河野 情報量の多いページの方が売れると思いますので、ベタに置いた方が結果も出てると言ったところですね。

―パソコンの中の画面を追っていく感覚がスマホの中にも持ち込まれているということですか?
河野 そうですね。パソコンの場合上の方ほど重要な情報を載せたりするんですが、スマートフォンの場合、パソコンよりもユーザーの方がちゃんと下の方まで見てくれるんですよね。だから指が止まるところが重要だったりしますね。上から順に重要なものを載せていくのではなくて、どこまで間を置かせるかが重要だと思います。

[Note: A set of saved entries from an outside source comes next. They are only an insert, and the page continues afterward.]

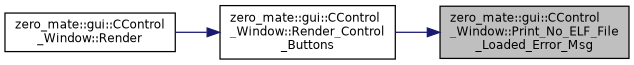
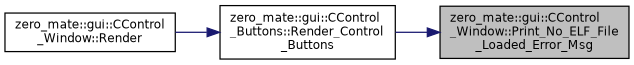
  digraph {
    rankdir=RL
    node [color=black fontname=Helvetica fontsize=10 shape=record]
    edge [color=midnightblue dir=back fontname=Helvetica fontsize=10 labelfontname=Helvetica labelfontsize=10 style=solid]
    n1 [fillcolor=grey75 fontcolor=black height=0.2 label="zero_mate::gui::CControl\l_Window::Print_No_ELF_File\l_Loaded_Error_Msg" style=filled width=0.4]
-   n2 [height=0.2 label="zero_mate::gui::CControl\l_Window::Render_Control\l_Buttons" width=0.4]
+   n2 [height=0.2 label="zero_mate::gui::CControl\l_Buttons::Render_Control\l_Buttons" width=0.4]
    n3 [height=0.2 label="zero_mate::gui::CControl\l_Window::Render" width=0.4]
    n1 -> n2
    n2 -> n3
  }
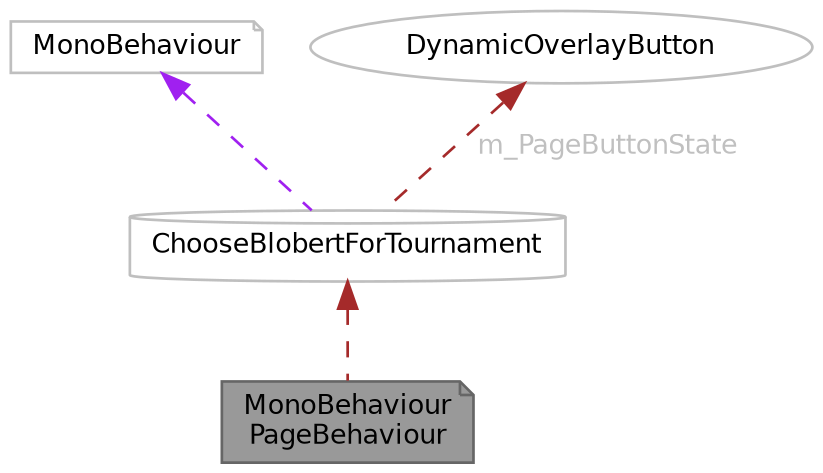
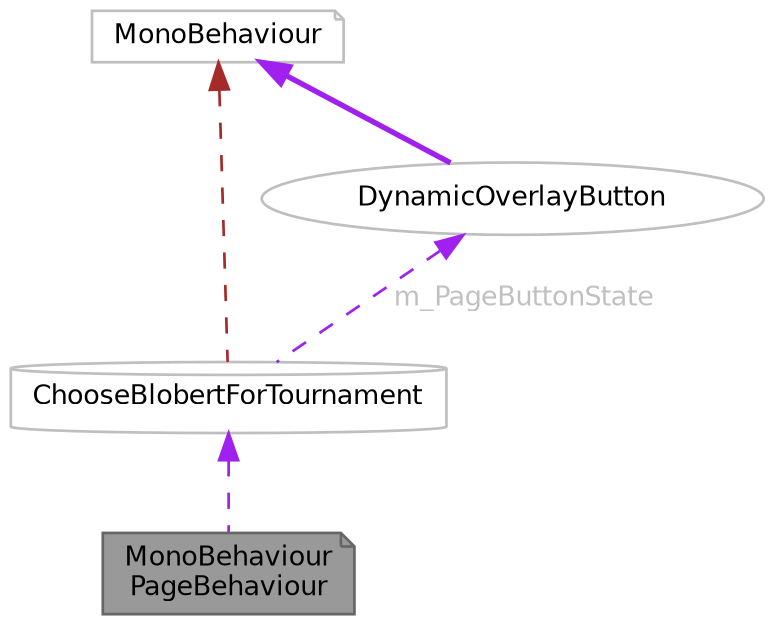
  digraph {
    node [color=grey75 fillcolor=white fontname=Helvetica fontsize=10 shape=note style=filled]
    edge [color=brown dir=back fontname=Helvetica fontsize=10 labelfontname=Helvetica labelfontsize=10 style=dashed]
    n1 [color=gray40 fillcolor=grey60 fontcolor=black height=0.2 label="MonoBehaviour\lPageBehaviour" width=0.4]
    n2 [height=0.2 label=ChooseBlobertForTournament shape=cylinder width=0.4]
    n3 [height=0.2 label=MonoBehaviour width=0.4]
    n4 [height=0.2 label=DynamicOverlayButton shape=ellipse width=0.4]
-   n2 -> n1
-   n3 -> n2 [color=purple]
-   n4 -> n2 [fontcolor=grey label=" m_PageButtonState"]
+   n2 -> n1 [color=purple]
+   n3 -> n2
+   n3 -> n4 [color=purple style=bold]
+   n4 -> n2 [color=purple fontcolor=grey label=" m_PageButtonState"]
  }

―感覚的なホームページを作っているように見えても実はレビューテストでちゃんと考えられたホームページを作っているんですね。
鈴木 うちみたいにアプリをダウンロードして作ってもらおうとすると、AppStoreの中で完結しちゃうんですよね。ブランド名が検索されることがあまりないので、精神的な強さが必要とされると思います(笑)。
河野 PCとスマホのコンバージョンページってよく比較されますけど、PCユーザーに比べてスマホユーザーはこまめに増えるんですね。訪問数はスマホの方が多いんですけど、コンバージョンベースに考えるとスマホの方がはるかに少ないんですね。そうするとスマートフォンの媒体としての価値が低く見られてしまう。これはどうにか変えていきたいと思っています。スマホで情報収集するけど最終的にPCでアクションする人をみたときに、広告面だと単一デバイス内だけの広告効果になってしまいがちなので、時系列で、もっと長いタームで効果が見えるように多分来年の課題ですね。

―楽天さんやセレゴさんなどはサービスがWebなので、スマホユーザーの数が上がってくる瞬間が全く見えないと思うんですけど。
鈴木 クックパッドさんなんてお店との接点が見えてるから、初めてつながったなぁという感じですね。
沖本 ご飯って一回きりじゃないですよね。10年20年その地域に住んで、関係性を作っていくわけなんで、そういうところに差が出てくる。それがクックパッドのケースなのかなぁと思います。

―店側とのリレーションが初めてここでつながったということですね。

いかがでしたでしょうか? 各社がマーケティングにスマホを活用することで、私たちの生活が文字通り“スマート”になっていることがお分かり頂けたことと思います。このad:tech tokyoに参加している企業は、広告業界でもトップを走っている会社ばかりです。そのためその恩恵に与る人もまだ一部かもしれません。ここで培われたノウハウが他の業界へ波及することで、生活のスマート化が加速していくことを期待して、本稿を締めさせて頂きます。